Alle 21.30, nel palazzo di giustizia di Sassari ci sono lacrime, commozione, abbracci. Le parole che sintetizzano gli stati d’animo vissuti dal 2011 a oggi da avvocati e imputati (due di questi erano agli arresti domiciliari) sono quelle pronunciate dall’agente di polizia penitenziaria Mario Sanna: «Oggi mi è stata restituita la dignità che mi avevano strappato via ingiustamente tre anni fa».

Il processo. La formula ampia che “accompagna” la sentenza di assoluzione ha un significato preciso: per i giudici della corte d’assise Marco Erittu non è stato ucciso. Il racconto fornito dal pentito Giuseppe Bigella (l’ossatura del processo si basava soprattutto sulla sua confessione) non regge, mentre resta in piedi l’ipotesi iniziale: suicidio.

Così era stato archiviato nel 2007 il caso del detenuto trovato morto nella cella liscia del braccio promiscui di San Sebastiano. Marco Erittu, secondo le indagini dell’epoca, si era tolto la vita impiccandosi con una striscia di coperta che aveva legato alla spalliera del letto. In precedenza aveva già manifestato l’intenzione di farla finita, aveva messo in atto gesti di autolesionismo e per questo intorno alla sua morte c’era ben poco mistero. O almeno era così fino al 2010, quando Giuseppe Bigella, un detenuto che stava scontando in carcere una condanna a trent’anni per l’omicidio della gioielliera di Porto Torres Fernanda Zirulia, decide di parlare con gli inquirenti e raccontare la sua verità sulla fine di Erittu.

La svolta nell’inchiesta. Il pentito dice alla Procura che quel detenuto di San Sebastiano in realtà non si è suicidato. E fa anche di più: si autoaccusa del delitto. «Sono stato io ad ammazzarlo – dirà agli inquirenti – perché ho eseguito un ordine di Pino Vandi. L’ho soffocato con un sacchetto di plastica, mi ha aiutato Nicolino Pinna, che poi ha simulato il suicidio con la striscia di coperta. Ad aprirci la cella è stato l’agente Mario Sanna». Queste, in estrema sintesi, le dichiarazioni che riaprono clamorosamente il caso Erittu e che fanno scendere in campo la Dda di Cagliari.

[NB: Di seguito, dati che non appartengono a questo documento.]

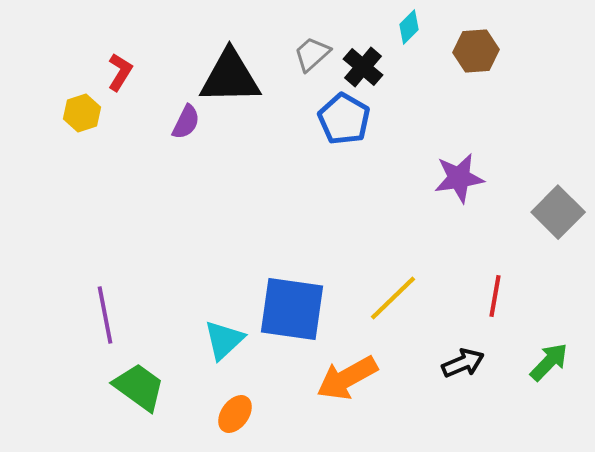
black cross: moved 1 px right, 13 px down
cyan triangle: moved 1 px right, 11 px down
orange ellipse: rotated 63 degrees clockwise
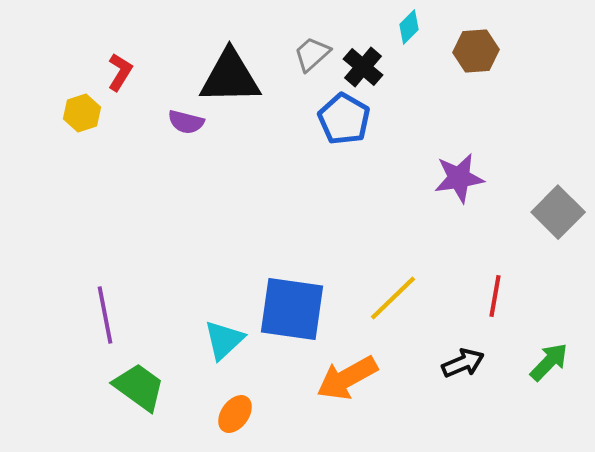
purple semicircle: rotated 78 degrees clockwise
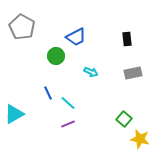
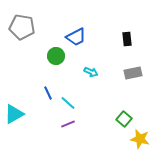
gray pentagon: rotated 20 degrees counterclockwise
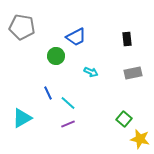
cyan triangle: moved 8 px right, 4 px down
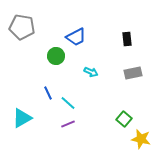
yellow star: moved 1 px right
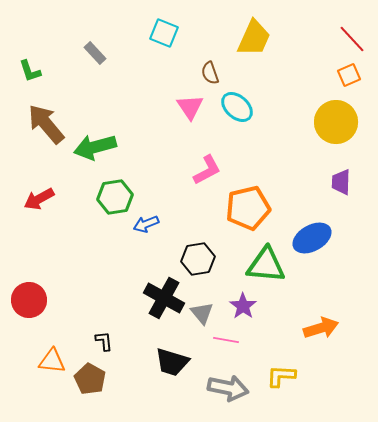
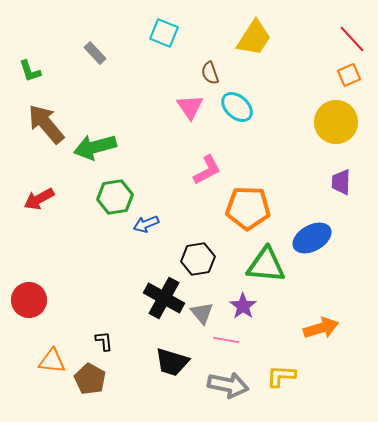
yellow trapezoid: rotated 9 degrees clockwise
orange pentagon: rotated 15 degrees clockwise
gray arrow: moved 3 px up
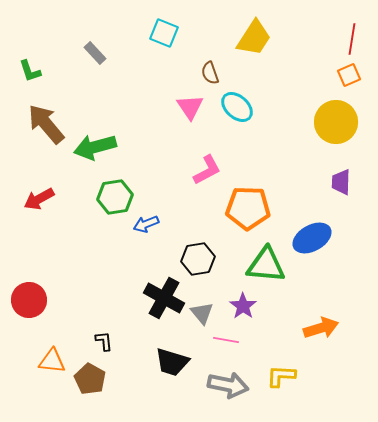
red line: rotated 52 degrees clockwise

I sequestri di persona. Giuseppe Bigella spiega infatti ai giudici che il detenuto doveva essere ucciso perché aveva deciso di rivelare al procuratore della Repubblica Giuseppe Porqueddu che Pino Vandi era coinvolto nella scomparsa del muratore di Ossi Giuseppe Sechi legata a sua volta al sequestro del farmacista di Orune Paoletto Ruiu (entrambi mai tornati a casa). Per questo Erittu doveva sparire.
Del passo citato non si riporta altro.